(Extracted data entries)
^^^^
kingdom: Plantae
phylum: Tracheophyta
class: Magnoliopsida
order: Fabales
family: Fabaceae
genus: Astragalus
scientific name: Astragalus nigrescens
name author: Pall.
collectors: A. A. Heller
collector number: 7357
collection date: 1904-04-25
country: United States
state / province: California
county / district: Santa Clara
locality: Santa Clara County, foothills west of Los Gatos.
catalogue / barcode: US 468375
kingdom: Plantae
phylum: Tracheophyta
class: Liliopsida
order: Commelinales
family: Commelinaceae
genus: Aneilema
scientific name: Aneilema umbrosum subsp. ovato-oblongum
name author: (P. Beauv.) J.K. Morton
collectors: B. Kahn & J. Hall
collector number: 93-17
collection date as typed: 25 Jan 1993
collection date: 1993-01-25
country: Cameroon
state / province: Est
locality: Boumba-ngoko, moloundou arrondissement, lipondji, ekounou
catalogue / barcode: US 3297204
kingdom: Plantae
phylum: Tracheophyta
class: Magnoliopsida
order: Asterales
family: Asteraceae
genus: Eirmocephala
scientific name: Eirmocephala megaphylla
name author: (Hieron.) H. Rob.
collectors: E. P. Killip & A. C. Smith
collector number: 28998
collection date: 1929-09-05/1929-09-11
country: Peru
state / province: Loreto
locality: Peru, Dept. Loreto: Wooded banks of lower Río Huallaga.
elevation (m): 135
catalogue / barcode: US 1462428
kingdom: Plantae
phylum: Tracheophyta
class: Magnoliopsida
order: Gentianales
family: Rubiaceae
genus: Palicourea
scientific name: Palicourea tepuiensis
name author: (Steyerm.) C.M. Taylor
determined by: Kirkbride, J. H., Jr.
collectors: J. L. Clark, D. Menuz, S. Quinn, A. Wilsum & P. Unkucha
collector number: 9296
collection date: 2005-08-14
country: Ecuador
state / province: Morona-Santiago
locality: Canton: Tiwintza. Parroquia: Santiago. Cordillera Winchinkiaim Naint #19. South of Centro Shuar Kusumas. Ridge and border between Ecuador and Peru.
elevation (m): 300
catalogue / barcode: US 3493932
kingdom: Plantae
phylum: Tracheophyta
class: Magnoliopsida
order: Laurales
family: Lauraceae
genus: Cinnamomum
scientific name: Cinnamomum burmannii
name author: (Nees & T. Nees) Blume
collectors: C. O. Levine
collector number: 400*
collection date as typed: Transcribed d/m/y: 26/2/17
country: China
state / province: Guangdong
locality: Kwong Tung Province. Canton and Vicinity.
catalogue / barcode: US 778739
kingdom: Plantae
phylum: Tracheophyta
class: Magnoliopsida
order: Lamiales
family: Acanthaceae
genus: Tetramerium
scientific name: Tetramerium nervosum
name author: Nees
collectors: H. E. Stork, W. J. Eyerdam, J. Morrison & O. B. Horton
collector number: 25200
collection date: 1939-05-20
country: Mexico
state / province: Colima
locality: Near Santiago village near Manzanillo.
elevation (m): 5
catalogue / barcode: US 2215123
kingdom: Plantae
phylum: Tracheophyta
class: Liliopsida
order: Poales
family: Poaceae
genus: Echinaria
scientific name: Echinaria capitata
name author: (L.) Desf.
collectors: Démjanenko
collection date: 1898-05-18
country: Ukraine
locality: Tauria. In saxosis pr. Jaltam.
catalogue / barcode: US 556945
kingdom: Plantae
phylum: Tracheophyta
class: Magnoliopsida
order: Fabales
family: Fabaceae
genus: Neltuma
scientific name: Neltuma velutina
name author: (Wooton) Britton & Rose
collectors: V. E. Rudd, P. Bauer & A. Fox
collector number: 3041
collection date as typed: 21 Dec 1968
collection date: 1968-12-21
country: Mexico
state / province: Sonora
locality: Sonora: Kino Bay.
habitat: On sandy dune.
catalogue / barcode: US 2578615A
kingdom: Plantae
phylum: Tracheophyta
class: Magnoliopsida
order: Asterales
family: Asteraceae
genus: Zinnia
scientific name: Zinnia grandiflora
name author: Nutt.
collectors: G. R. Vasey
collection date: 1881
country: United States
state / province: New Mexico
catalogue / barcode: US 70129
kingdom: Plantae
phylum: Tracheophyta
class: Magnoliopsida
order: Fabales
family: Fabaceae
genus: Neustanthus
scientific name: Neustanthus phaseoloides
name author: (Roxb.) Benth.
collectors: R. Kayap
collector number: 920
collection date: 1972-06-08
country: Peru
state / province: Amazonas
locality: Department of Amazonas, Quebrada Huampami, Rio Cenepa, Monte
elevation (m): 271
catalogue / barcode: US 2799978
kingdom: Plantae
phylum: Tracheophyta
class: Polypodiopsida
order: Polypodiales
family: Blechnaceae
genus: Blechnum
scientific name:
^^^^
Rewrite all the rows above with "collectors" replaced by "collected by" and everything else left unchanged.

- Exercise answer -
kingdom: Plantae
phylum: Tracheophyta
class: Magnoliopsida
order: Fabales
family: Fabaceae
genus: Astragalus
scientific name: Astragalus nigrescens
name author: Pall.
collected by: A. A. Heller
collector number: 7357
collection date: 1904-04-25
country: United States
state / province: California
county / district: Santa Clara
locality: Santa Clara County, foothills west of Los Gatos.
catalogue / barcode: US 468375
kingdom: Plantae
phylum: Tracheophyta
class: Liliopsida
order: Commelinales
family: Commelinaceae
genus: Aneilema
scientific name: Aneilema umbrosum subsp. ovato-oblongum
name author: (P. Beauv.) J.K. Morton
collected by: B. Kahn & J. Hall
collector number: 93-17
collection date as typed: 25 Jan 1993
collection date: 1993-01-25
country: Cameroon
state / province: Est
locality: Boumba-ngoko, moloundou arrondissement, lipondji, ekounou
catalogue / barcode: US 3297204
kingdom: Plantae
phylum: Tracheophyta
class: Magnoliopsida
order: Asterales
family: Asteraceae
genus: Eirmocephala
scientific name: Eirmocephala megaphylla
name author: (Hieron.) H. Rob.
collected by: E. P. Killip & A. C. Smith
collector number: 28998
collection date: 1929-09-05/1929-09-11
country: Peru
state / province: Loreto
locality: Peru, Dept. Loreto: Wooded banks of lower Río Huallaga.
elevation (m): 135
catalogue / barcode: US 1462428
kingdom: Plantae
phylum: Tracheophyta
class: Magnoliopsida
order: Gentianales
family: Rubiaceae
genus: Palicourea
scientific name: Palicourea tepuiensis
name author: (Steyerm.) C.M. Taylor
determined by: Kirkbride, J. H., Jr.
collected by: J. L. Clark, D. Menuz, S. Quinn, A. Wilsum & P. Unkucha
collector number: 9296
collection date: 2005-08-14
country: Ecuador
state / province: Morona-Santiago
locality: Canton: Tiwintza. Parroquia: Santiago. Cordillera Winchinkiaim Naint #19. South of Centro Shuar Kusumas. Ridge and border between Ecuador and Peru.
elevation (m): 300
catalogue / barcode: US 3493932
kingdom: Plantae
phylum: Tracheophyta
class: Magnoliopsida
order: Laurales
family: Lauraceae
genus: Cinnamomum
scientific name: Cinnamomum burmannii
name author: (Nees & T. Nees) Blume
collected by: C. O. Levine
collector number: 400*
collection date as typed: Transcribed d/m/y: 26/2/17
country: China
state / province: Guangdong
locality: Kwong Tung Province. Canton and Vicinity.
catalogue / barcode: US 778739
kingdom: Plantae
phylum: Tracheophyta
class: Magnoliopsida
order: Lamiales
family: Acanthaceae
genus: Tetramerium
scientific name: Tetramerium nervosum
name author: Nees
collected by: H. E. Stork, W. J. Eyerdam, J. Morrison & O. B. Horton
collector number: 25200
collection date: 1939-05-20
country: Mexico
state / province: Colima
locality: Near Santiago village near Manzanillo.
elevation (m): 5
catalogue / barcode: US 2215123
kingdom: Plantae
phylum: Tracheophyta
class: Liliopsida
order: Poales
family: Poaceae
genus: Echinaria
scientific name: Echinaria capitata
name author: (L.) Desf.
collected by: Démjanenko
collection date: 1898-05-18
country: Ukraine
locality: Tauria. In saxosis pr. Jaltam.
catalogue / barcode: US 556945
kingdom: Plantae
phylum: Tracheophyta
class: Magnoliopsida
order: Fabales
family: Fabaceae
genus: Neltuma
scientific name: Neltuma velutina
name author: (Wooton) Britton & Rose
collected by: V. E. Rudd, P. Bauer & A. Fox
collector number: 3041
collection date as typed: 21 Dec 1968
collection date: 1968-12-21
country: Mexico
state / province: Sonora
locality: Sonora: Kino Bay.
habitat: On sandy dune.
catalogue / barcode: US 2578615A
kingdom: Plantae
phylum: Tracheophyta
class: Magnoliopsida
order: Asterales
family: Asteraceae
genus: Zinnia
scientific name: Zinnia grandiflora
name author: Nutt.
collected by: G. R. Vasey
collection date: 1881
country: United States
state / province: New Mexico
catalogue / barcode: US 70129
kingdom: Plantae
phylum: Tracheophyta
class: Magnoliopsida
order: Fabales
family: Fabaceae
genus: Neustanthus
scientific name: Neustanthus phaseoloides
name author: (Roxb.) Benth.
collected by: R. Kayap
collector number: 920
collection date: 1972-06-08
country: Peru
state / province: Amazonas
locality: Department of Amazonas, Quebrada Huampami, Rio Cenepa, Monte
elevation (m): 271
catalogue / barcode: US 2799978
kingdom: Plantae
phylum: Tracheophyta
class: Polypodiopsida
order: Polypodiales
family: Blechnaceae
genus: Blechnum
scientific name:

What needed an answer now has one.